O fali zwolnień w "Gazecie Wyborczej", która za czasów rządów PO-PSL mocno korzystała z publicznych pieniędzy na ogłoszenia i reklamy, głośno było także w 2016 roku. - Początkowo miały one objąć maksymalnie 135 osób, jednak już w grudniu rozszerzono je do 190 osób - pisaliśmy wówczas. Sprzeciwu słychać nie było...
W grupie TVN Discovery Polska doszło do kolejnego etapu redukcji zatrudnienia. Zwolnienia dotyczą głównie redakcji stacji TVN 24 - informował w styczniu 2021 roku serwis Wirtualne Media. Czy chociaż tym razem głos zabrali Lis, Żakowski czy Schwertner? Ależ skąd!

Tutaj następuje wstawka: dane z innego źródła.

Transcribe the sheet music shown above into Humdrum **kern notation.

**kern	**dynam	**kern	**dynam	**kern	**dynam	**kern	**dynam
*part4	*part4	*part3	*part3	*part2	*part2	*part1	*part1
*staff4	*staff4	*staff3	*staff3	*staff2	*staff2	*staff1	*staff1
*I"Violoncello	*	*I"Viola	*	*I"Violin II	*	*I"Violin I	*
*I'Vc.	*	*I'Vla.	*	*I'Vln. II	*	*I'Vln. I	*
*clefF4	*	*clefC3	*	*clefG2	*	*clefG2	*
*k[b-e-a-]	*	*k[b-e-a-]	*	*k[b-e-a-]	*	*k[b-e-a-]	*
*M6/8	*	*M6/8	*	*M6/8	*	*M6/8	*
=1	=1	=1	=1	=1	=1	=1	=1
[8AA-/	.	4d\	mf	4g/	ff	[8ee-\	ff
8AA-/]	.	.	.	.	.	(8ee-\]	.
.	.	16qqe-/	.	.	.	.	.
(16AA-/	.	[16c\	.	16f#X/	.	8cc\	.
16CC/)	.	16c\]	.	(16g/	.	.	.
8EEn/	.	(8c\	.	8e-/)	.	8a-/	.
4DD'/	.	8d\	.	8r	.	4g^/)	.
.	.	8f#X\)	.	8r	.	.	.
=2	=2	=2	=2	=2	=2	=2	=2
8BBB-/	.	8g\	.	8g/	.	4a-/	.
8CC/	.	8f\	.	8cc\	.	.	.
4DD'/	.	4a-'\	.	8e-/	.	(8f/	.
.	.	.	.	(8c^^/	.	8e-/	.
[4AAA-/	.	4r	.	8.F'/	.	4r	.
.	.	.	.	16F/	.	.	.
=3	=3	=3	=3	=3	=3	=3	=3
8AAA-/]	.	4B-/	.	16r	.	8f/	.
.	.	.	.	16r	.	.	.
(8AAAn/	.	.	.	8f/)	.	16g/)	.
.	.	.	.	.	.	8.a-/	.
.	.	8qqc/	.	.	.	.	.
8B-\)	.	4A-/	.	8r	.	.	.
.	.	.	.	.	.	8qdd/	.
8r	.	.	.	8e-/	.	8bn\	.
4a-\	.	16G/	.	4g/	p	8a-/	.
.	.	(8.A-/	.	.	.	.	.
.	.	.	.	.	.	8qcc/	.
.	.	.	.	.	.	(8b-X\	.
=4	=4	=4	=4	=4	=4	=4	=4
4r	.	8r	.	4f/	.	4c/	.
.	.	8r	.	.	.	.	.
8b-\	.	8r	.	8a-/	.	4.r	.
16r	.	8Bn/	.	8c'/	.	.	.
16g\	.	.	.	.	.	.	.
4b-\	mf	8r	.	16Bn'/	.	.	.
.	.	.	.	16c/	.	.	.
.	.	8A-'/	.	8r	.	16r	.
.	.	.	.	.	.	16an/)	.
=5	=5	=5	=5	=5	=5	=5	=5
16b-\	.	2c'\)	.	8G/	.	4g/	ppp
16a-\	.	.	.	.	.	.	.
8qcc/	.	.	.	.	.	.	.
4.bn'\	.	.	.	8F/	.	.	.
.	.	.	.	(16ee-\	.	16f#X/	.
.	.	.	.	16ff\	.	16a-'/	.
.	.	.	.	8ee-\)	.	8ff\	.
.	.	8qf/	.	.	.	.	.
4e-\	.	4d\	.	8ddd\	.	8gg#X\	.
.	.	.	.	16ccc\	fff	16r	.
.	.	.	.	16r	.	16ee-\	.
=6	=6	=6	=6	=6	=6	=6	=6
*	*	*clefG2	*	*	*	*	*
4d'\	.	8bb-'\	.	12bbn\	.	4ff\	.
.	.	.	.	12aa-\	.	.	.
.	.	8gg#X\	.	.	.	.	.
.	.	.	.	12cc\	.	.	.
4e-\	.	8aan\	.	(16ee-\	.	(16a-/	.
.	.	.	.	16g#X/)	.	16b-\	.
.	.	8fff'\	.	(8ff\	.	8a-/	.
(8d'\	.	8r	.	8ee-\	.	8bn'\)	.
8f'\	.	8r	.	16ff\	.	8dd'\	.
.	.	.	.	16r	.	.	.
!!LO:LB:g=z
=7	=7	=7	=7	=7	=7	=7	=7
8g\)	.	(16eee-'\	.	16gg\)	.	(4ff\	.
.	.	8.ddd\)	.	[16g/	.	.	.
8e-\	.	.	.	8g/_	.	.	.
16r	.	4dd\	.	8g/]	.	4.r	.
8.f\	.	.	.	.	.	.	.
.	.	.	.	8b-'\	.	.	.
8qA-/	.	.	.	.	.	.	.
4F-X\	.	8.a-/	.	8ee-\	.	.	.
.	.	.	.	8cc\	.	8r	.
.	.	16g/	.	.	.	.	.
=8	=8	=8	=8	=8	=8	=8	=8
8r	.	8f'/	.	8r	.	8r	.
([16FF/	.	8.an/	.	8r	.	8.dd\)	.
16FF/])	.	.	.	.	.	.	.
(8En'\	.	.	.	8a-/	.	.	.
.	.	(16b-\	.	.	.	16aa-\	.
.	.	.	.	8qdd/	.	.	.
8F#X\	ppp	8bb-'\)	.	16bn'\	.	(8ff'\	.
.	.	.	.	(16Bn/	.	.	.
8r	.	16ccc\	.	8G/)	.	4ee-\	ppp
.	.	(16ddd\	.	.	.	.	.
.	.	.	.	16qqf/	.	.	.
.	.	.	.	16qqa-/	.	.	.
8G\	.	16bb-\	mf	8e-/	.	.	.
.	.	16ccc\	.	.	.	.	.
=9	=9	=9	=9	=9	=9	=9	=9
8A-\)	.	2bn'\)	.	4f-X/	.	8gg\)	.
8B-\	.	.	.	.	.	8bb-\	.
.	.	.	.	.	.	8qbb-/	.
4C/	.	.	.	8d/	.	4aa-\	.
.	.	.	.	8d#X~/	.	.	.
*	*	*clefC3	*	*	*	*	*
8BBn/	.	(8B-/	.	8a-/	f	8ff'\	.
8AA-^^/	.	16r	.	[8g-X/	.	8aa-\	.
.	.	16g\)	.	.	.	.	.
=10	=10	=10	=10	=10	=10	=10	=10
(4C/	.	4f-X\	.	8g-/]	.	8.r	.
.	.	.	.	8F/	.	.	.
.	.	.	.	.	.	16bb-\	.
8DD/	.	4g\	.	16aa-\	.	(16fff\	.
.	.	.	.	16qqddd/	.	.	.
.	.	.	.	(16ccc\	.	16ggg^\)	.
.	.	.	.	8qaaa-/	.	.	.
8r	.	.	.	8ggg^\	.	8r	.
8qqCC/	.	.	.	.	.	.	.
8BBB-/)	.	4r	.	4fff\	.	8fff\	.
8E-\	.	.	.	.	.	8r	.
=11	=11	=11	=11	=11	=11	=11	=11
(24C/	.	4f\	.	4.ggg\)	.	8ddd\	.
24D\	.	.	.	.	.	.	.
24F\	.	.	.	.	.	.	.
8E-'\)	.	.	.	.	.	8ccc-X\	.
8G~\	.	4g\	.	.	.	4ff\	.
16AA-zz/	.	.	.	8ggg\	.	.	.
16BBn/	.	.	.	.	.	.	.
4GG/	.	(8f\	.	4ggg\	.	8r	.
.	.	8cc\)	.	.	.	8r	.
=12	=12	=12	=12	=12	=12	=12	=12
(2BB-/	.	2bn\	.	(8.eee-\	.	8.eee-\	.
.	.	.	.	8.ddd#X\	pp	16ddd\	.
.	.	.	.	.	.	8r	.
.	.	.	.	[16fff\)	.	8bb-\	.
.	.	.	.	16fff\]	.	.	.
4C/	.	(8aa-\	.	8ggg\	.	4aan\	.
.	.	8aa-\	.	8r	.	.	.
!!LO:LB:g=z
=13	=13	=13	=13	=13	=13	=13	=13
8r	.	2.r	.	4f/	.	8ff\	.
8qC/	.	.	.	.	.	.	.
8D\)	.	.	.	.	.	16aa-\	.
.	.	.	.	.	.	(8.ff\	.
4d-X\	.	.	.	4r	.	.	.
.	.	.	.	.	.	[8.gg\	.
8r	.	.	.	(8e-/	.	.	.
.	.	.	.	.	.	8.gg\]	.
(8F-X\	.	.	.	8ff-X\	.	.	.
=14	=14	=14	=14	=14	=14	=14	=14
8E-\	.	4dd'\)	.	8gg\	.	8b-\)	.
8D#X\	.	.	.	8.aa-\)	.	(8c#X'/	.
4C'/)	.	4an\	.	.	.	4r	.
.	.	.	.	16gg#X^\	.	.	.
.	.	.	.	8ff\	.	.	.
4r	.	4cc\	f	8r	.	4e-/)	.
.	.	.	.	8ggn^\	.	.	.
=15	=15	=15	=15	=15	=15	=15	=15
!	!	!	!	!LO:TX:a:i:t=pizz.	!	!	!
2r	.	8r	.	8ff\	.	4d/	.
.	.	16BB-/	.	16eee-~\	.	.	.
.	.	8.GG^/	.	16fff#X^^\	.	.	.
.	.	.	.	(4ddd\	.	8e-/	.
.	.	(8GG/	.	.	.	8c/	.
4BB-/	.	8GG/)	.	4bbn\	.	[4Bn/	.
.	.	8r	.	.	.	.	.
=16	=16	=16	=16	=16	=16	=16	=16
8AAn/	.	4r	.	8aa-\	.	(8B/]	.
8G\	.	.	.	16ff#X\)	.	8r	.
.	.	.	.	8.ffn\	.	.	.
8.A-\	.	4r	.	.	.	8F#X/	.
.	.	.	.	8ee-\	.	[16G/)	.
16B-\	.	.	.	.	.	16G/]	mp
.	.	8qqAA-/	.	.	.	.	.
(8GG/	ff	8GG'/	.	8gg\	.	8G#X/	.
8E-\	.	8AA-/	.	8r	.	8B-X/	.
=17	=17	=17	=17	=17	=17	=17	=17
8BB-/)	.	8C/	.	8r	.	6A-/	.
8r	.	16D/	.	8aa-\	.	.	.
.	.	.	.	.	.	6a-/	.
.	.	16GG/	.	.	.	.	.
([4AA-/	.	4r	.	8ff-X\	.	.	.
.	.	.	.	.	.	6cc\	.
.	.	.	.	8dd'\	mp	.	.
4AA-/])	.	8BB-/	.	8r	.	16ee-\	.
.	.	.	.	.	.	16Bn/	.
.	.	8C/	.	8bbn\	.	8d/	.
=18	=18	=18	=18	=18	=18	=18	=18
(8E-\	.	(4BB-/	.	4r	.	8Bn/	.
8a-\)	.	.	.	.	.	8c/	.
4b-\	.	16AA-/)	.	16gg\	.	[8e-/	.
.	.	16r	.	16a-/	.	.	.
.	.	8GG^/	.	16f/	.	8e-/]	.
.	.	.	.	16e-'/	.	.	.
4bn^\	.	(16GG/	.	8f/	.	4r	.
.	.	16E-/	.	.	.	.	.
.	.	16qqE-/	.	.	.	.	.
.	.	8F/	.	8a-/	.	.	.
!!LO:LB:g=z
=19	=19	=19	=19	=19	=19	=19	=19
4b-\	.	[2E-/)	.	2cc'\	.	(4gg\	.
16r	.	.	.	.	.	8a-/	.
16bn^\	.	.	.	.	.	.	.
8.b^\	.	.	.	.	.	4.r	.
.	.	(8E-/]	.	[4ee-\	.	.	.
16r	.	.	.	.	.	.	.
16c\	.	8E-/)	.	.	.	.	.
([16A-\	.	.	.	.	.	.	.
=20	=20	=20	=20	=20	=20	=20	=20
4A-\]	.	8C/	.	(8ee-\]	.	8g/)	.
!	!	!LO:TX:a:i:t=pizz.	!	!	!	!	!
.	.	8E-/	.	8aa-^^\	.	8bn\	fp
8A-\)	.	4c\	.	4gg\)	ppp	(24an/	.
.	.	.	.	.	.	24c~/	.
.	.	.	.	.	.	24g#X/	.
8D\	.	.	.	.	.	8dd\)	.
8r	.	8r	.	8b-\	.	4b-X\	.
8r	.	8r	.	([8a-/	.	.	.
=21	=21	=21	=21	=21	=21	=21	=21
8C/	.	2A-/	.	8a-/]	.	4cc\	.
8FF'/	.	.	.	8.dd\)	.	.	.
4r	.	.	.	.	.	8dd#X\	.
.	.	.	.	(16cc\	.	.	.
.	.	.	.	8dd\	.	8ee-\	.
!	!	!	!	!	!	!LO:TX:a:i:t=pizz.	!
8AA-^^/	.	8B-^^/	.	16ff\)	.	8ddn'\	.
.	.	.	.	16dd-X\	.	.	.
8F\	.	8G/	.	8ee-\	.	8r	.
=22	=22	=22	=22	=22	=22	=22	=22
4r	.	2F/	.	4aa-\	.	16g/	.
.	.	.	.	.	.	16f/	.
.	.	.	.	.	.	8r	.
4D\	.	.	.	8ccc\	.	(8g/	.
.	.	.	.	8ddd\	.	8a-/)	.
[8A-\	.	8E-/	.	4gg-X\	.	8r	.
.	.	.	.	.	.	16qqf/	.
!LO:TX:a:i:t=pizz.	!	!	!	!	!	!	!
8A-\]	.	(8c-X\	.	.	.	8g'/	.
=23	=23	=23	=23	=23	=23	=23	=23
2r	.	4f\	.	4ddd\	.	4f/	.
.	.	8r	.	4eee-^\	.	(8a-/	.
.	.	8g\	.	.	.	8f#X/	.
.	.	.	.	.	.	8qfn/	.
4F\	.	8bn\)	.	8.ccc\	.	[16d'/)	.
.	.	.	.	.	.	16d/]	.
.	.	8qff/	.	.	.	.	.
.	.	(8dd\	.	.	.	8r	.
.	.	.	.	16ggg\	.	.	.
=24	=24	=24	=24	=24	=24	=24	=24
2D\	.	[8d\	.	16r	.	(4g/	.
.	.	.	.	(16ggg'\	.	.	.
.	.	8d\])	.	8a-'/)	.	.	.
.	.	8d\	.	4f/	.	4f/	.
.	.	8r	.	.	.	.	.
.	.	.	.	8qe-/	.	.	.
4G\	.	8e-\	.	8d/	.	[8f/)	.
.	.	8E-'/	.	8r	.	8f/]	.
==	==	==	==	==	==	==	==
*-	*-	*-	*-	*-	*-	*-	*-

- „Pochylanie się z troską” nad naczelnymi, którzy za porozumieniem stron rozwiązali umowy z Polska Press przez ludzi z GW czy TVN, czyli redakcji które zwalniały ludzi i redukowały pensje jest czym więcej niż hipokryzją. Jest zwykłą bezczelnością - skomentowała Dorota Kania z zarządu Polska Press.
„Pochylanie się z troską” nad naczelnymi, którzy za porozumieniem stron rozwiązali umowy z Polska Press przez ludzi z GW czy TVN, czyli redakcji które zwalniały ludzi i redukowały pensje jest czym więcej niż hipokryzją. Jest zwykłą bezczelnością
— Dorota Kania (@DorotaKania2) April 30, 2021
- Trzeba być jednak skończonym idiotą, żeby myśleć, iż Orlen po kupnie Polska Press nie będzie dokonywać zmian personalnych na ważnych stanowiskach menedżerskich. Świat ugina się pod ciężarem skończonych idiotów. Niestety
- dodał Sławomir Jastrzębowski, dziennikarz z wieloletnim stażem, również na stanowiskach kierowniczych.
Trzeba być jednak skończonym idiotą, żeby myśleć, iż Orlen po kupnie Polska Press nie będzie dokonywać zmian personalnych na ważnych stanowiskach menedżerskich. Świat ugina się pod ciężarem skończonych idiotów. Niestety.